Leis devem proteger mulheres que querem interromper a gravidez indesejada e também aquelas que desejam seguir com a gestação sem possuírem condições econômicas?

Por: Redação

O senado da Argentina legalizou o aborto voluntário até 14ª semana de gestação.

Argentina aprovou na madrugada de quarta-feira (30), um projeto de lei que legaliza os abortos no país até a 14ª semana de gestação.

O texto do projeto, promovido pelo governo do presidente Alberto Fernandez já havia sido aprovado pela Câmara dos Deputados em 11 de dezembro, recebeu votos favoráveis de 38 senadores, além de 29 contrários e uma abstenção.

Foi a primeira vez que um presidente argentino apoiou publicamente o projeto.

O advogado e vice-presidente da Associação Nacional Pró-Vida e Pró-Família, Paulo Fernando Melo, faz suas considerações sobre o tema.

“Um alerta para o Brasil, estude mais o assunto para não cometer o mesmo erro argentino, e, que as Igrejas conscientizam os fiéis rezando muito, enquanto o governo continua com as políticas públicas em defesa da vida no Brasil.
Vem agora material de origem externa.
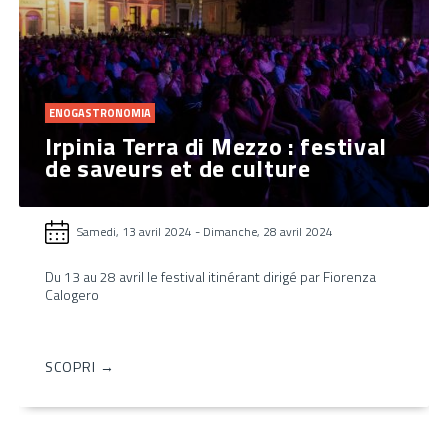
ENOGASTRONOMIA
Irpinia Terra di Mezzo : festival
de saveurs et de culture
Samedi, 13 avril 2024
-
Dimanche, 28 avril 2024
Du 13 au 28 avril le festival itinérant dirigé par Fiorenza
Calogero
SCOPRI →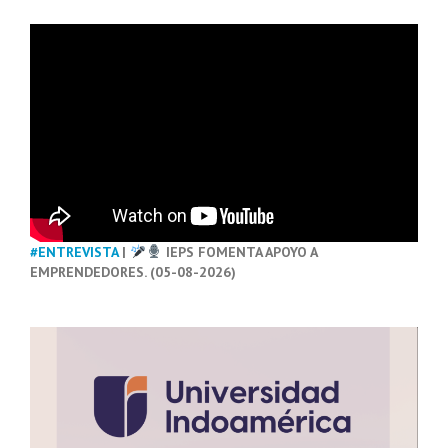
#ENTREVISTA
|
IEPS FOMENTA APOYO A
EMPRENDEDORES. (05-08-2026)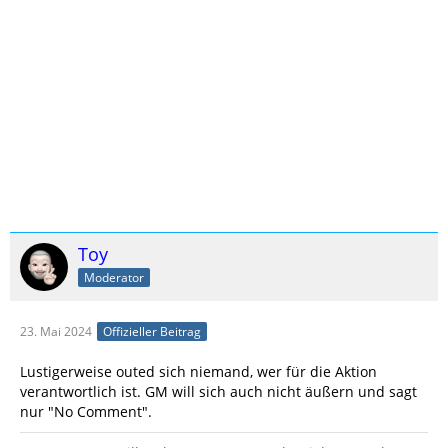
Toy
Moderator
23. Mai 2024
Offizieller Beitrag
Lustigerweise outed sich niemand, wer für die Aktion
verantwortlich ist. GM will sich auch nicht äußern und sagt
nur "No Comment".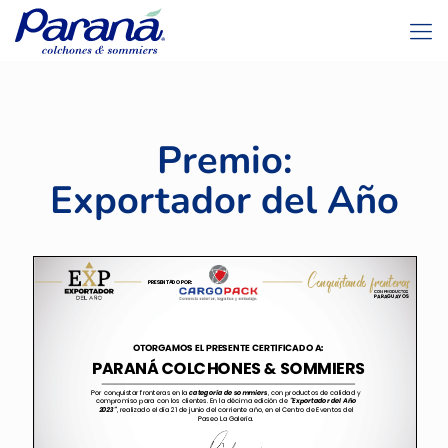
Premio:
Exportador del Año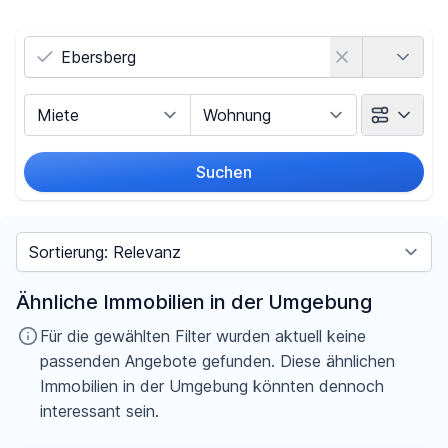
Land
Vermarktungsart
Objektart
Suchen
Umkreis
Sortieren nach
Preis
Ähnliche Immobilien in der Umgebung
-
€
Für die gewählten Filter wurden aktuell keine
passenden Angebote gefunden. Diese ähnlichen
Immobilien in der Umgebung könnten dennoch
interessant sein.
Filter für Preis zurücksetzen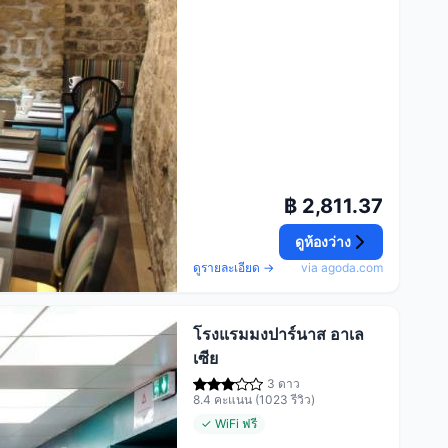
฿ 2,811.37
ดูห้องว่าง
ดูรายละเอียด →
via agoda.com
โรงแรมมงปาร์นาส อาเล
เซีย
3 ดาว
8.4 คะแนน (1023 รีวิว)
✓ WiFi ฟรี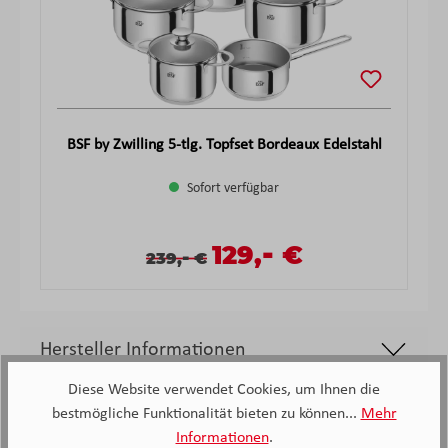
BSF by Zwilling 5-tlg. Topfset Bordeaux Edelstahl
Sofort verfügbar
-
Verkaufspreis:
129,
€
Verkaufspreis:
Regulärer Preis:
-
239,
€
Hersteller Informationen
Diese Website verwendet Cookies, um Ihnen die
bestmögliche Funktionalität bieten zu können...
Mehr
Informationen
.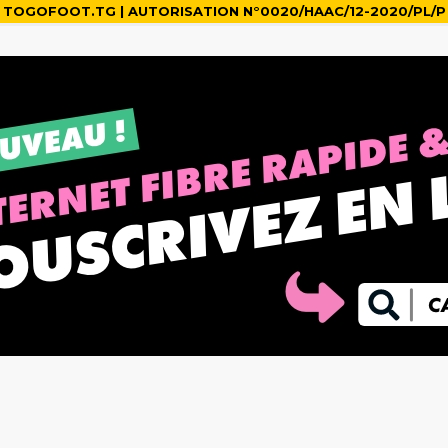
TOGOFOOT.TG | AUTORISATION N°0020/HAAC/12-2020/PL/P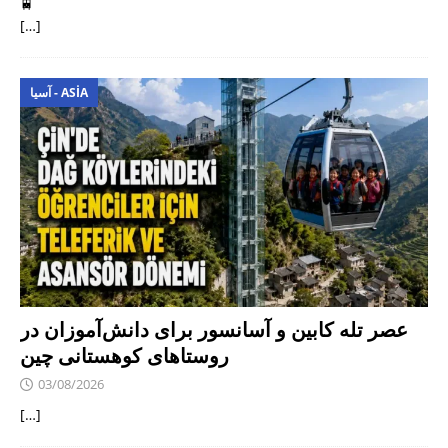
🚆
[…]
آسیا - ASIA
عصر تله کابین و آسانسور برای دانش‌آموزان در
روستاهای کوهستانی چین
03/08/2026
[…]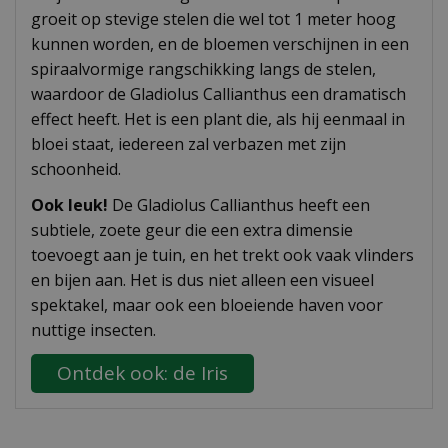
groeit op stevige stelen die wel tot 1 meter hoog
kunnen worden, en de bloemen verschijnen in een
spiraalvormige rangschikking langs de stelen,
waardoor de Gladiolus Callianthus een dramatisch
effect heeft. Het is een plant die, als hij eenmaal in
bloei staat, iedereen zal verbazen met zijn
schoonheid.
Ook leuk!
De Gladiolus Callianthus heeft een
subtiele, zoete geur die een extra dimensie
toevoegt aan je tuin, en het trekt ook vaak vlinders
en bijen aan. Het is dus niet alleen een visueel
spektakel, maar ook een bloeiende haven voor
nuttige insecten.
Ontdek ook: de Iris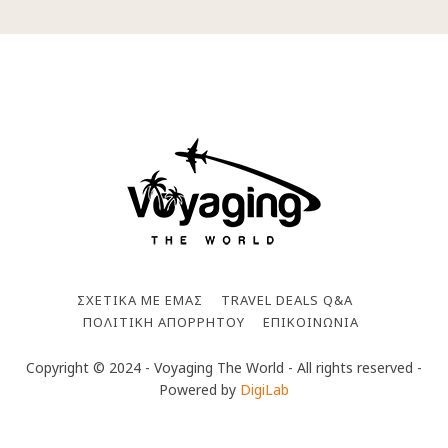
ΣΧΕΤΙΚΑ ΜΕ ΕΜΑΣ
TRAVEL DEALS Q&A
ΠΟΛΙΤΙΚΗ ΑΠΟΡΡΗΤΟΥ
ΕΠΙΚΟΙΝΩΝΙΑ
Copyright © 2024 - Voyaging The World - All rights reserved -
Powered by
DigiLab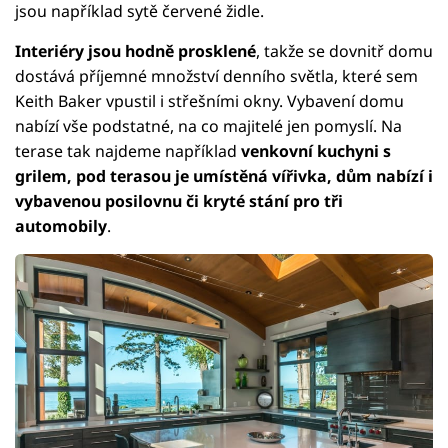
jsou například sytě červené židle.
Interiéry jsou hodně prosklené
, takže se dovnitř domu
dostává příjemné množství denního světla, které sem
Keith Baker vpustil i střešními okny. Vybavení domu
nabízí vše podstatné, na co majitelé jen pomyslí. Na
terase tak najdeme například
venkovní kuchyni s
grilem, pod terasou je umístěná vířivka, dům nabízí i
vybavenou posilovnu či kryté stání pro tři
automobily
.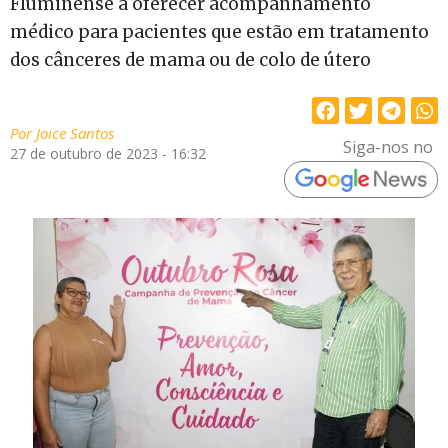
Fluminense a oferecer acompanhamento
médico para pacientes que estão em tratamento
dos cânceres de mama ou de colo de útero
Por
Joice Santos
Siga-nos no
27 de outubro de 2023 - 16:32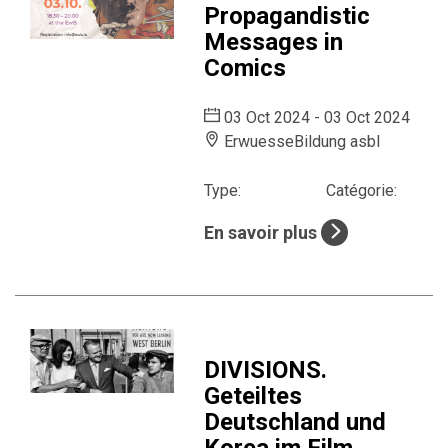
Propagandistic
Messages in
Comics
03 Oct 2024 - 03 Oct 2024
ErwuesseBildung asbl
Type:
Catégorie:
En savoir plus
DIVISIONS.
Geteiltes
Deutschland und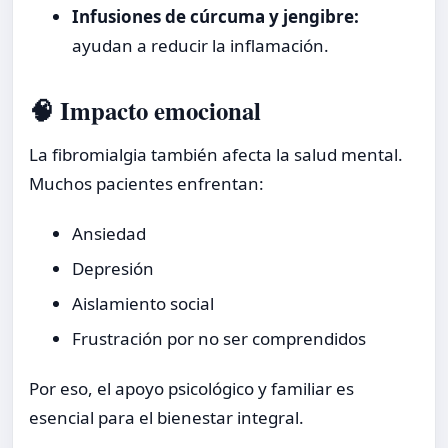
Infusiones de cúrcuma y jengibre:
ayudan a reducir la inflamación.
🧠 Impacto emocional
La fibromialgia también afecta la salud mental.
Muchos pacientes enfrentan:
Ansiedad
Depresión
Aislamiento social
Frustración por no ser comprendidos
Por eso, el apoyo psicológico y familiar es
esencial para el bienestar integral.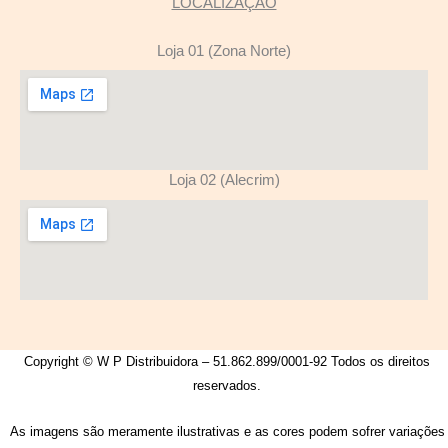
LOCALIZAÇÃO
Loja 01 (Zona Norte)
Loja 02 (Alecrim)
Copyright © W P Distribuidora – 51.862.899/0001-92 Todos os direitos
reservados.
As imagens são meramente ilustrativas e as cores podem sofrer variações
O movimento pró-vida vai orientar que nas eleições de 2022 o apoio a candidatos contrários a legalização do aborto, reforça Paulo Fernando

Lei dos 1.000 dias

O governo enviou também outro projeto que foi aprovado, junto – a Lei dos 1.000 dias – aprovada por unanimidade nas duas Câmaras.

A lei dos 1.000 dias – deve proteger aquelas mulheres que desejam seguir com suas gestações mas não possuem condições econômicas para tal.

Comentários

  • Luciana Lima disse:

    A lei promove e legaliza o aborto e, ao mesmo tempo, dá proteção à vida? No mínimo, pode chamar isso, de esquizofrenia legislativa do governo.